Brief regering : Project ‘Integratie Commandovoorzieningen Vlootverbanden’ (ICV)
27 830 Materieelprojecten
Nr. 455
BRIEF VAN DE STAATSSECRETARIS VAN DEFENSIE
Aan de Voorzitter van de Tweede Kamer der Staten-Generaal
Den Haag, 28 oktober 2024
Aanleiding
Defensie staat voor grote uitdagingen. Er is een grootschalige oorlog in Europa en
dat raakt ook Nederland. De veiligheid van Nederland, Europa en het NAVO-verdragsgebied
wordt ernstig bedreigd door verschillende ontwikkelingen. Vanwege deze bedreigingen
richt Defensie zich de komende jaren vooral op hoofdtaak 1. De krijgsmacht moet de
juiste gevechtskracht hebben om tegenstanders af te schrikken. Hiervoor moet de krijgsmacht
beschikken over robuuste gevechtseenheden met de juiste wapensystemen.1
De slagkracht van de Koninklijke Marine is van belang voor de eerste hoofdtaak. Het
project «Integratie Commandovoorzieningen Vlootverbanden» (ICV) versterkt de slagkracht
van onze toekomstige fregatten. Dat zijn de Anti Submarine Warfare (ASW-)fregatten voor onderzeebootbestrijding en de nieuwe Luchtverdedigings- en Commandofregatten
(LC-fregatten) voor lucht- en raketverdediging.2 Het project richt zich op de versterking van het netwerk van deze fregatten met andere
marineschepen, ook die van andere landen, bij de luchtverdediging. Innovatie en internationale
samenwerking maken deze versterking mogelijk en daarmee sluit het project nauw aan
bij de prioriteiten van de Defensienota 2024. Met deze A-brief informeer ik uw Kamer
over de behoeftestelling van dit project.
Behoefte
Marineschepen hebben te maken met luchtdreigingen zoals vliegtuigen, helikopters,
antischipraketten en drones.
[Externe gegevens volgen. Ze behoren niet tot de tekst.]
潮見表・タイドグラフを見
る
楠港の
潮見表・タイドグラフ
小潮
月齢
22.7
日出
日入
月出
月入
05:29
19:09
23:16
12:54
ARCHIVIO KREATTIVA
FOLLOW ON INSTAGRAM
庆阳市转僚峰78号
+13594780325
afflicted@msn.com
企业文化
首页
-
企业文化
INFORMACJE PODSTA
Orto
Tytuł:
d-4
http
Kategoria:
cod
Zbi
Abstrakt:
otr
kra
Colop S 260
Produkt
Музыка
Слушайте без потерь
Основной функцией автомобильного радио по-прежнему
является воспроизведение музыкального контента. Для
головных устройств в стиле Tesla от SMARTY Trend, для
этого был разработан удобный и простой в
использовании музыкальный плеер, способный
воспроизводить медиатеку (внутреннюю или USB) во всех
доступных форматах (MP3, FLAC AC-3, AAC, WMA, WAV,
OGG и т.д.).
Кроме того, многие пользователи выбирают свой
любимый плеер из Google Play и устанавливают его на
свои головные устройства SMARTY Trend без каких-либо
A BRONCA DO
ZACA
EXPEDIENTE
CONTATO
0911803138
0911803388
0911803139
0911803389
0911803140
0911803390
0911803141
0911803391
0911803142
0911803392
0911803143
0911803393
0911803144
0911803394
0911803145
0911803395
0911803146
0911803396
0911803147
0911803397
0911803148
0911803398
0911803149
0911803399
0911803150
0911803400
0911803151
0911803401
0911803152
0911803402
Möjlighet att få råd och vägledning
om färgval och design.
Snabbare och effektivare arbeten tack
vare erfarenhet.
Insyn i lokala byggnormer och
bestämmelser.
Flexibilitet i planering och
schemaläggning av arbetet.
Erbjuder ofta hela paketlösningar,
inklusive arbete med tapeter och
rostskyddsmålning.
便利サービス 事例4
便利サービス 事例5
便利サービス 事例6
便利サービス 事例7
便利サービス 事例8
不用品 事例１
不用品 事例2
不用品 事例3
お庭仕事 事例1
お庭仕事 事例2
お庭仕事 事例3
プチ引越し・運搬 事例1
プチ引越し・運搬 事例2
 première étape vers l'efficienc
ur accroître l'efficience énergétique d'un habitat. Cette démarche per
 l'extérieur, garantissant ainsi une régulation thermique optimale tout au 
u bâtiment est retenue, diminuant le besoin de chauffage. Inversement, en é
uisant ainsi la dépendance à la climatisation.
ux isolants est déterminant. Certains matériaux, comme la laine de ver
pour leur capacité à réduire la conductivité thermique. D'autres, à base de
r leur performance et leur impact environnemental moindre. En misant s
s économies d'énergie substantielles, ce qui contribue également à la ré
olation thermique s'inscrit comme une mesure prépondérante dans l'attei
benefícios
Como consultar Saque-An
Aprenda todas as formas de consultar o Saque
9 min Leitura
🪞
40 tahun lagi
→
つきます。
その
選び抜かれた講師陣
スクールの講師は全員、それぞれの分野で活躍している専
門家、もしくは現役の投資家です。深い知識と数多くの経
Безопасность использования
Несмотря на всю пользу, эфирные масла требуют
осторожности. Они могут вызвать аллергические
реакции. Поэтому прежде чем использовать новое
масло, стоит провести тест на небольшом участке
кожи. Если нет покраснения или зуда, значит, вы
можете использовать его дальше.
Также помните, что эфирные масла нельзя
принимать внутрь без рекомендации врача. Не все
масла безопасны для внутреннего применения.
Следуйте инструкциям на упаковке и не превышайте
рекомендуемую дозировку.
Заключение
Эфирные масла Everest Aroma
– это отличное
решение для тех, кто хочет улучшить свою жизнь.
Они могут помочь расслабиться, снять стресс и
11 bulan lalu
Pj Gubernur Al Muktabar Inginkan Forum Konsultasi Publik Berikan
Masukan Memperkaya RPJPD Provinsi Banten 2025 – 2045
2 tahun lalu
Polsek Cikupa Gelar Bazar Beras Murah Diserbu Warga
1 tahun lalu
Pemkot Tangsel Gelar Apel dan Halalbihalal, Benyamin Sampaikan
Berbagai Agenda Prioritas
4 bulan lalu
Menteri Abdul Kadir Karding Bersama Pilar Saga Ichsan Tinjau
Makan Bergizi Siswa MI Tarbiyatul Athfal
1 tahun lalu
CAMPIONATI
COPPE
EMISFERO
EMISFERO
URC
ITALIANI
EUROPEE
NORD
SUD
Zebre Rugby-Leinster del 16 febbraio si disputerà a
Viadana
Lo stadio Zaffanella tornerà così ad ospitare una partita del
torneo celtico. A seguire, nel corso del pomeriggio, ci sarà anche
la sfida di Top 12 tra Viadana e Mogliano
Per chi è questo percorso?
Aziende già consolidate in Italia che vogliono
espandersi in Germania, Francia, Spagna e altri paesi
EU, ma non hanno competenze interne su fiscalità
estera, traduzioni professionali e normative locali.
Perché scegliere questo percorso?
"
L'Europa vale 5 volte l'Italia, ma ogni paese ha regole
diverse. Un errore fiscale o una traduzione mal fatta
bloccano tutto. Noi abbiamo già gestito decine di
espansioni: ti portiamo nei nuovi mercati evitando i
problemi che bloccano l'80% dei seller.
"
Bij marineschepen die samen deel uitmaken van een vlootverband,
wordt de luchtverdediging effectiever als zij met een netwerk zijn verbonden. Zij
kunnen dan gebruik maken van elkaars informatie en hun verdediging onderling afstemmen.
De luchtverdediging gebeurt in drie verschillende stappen.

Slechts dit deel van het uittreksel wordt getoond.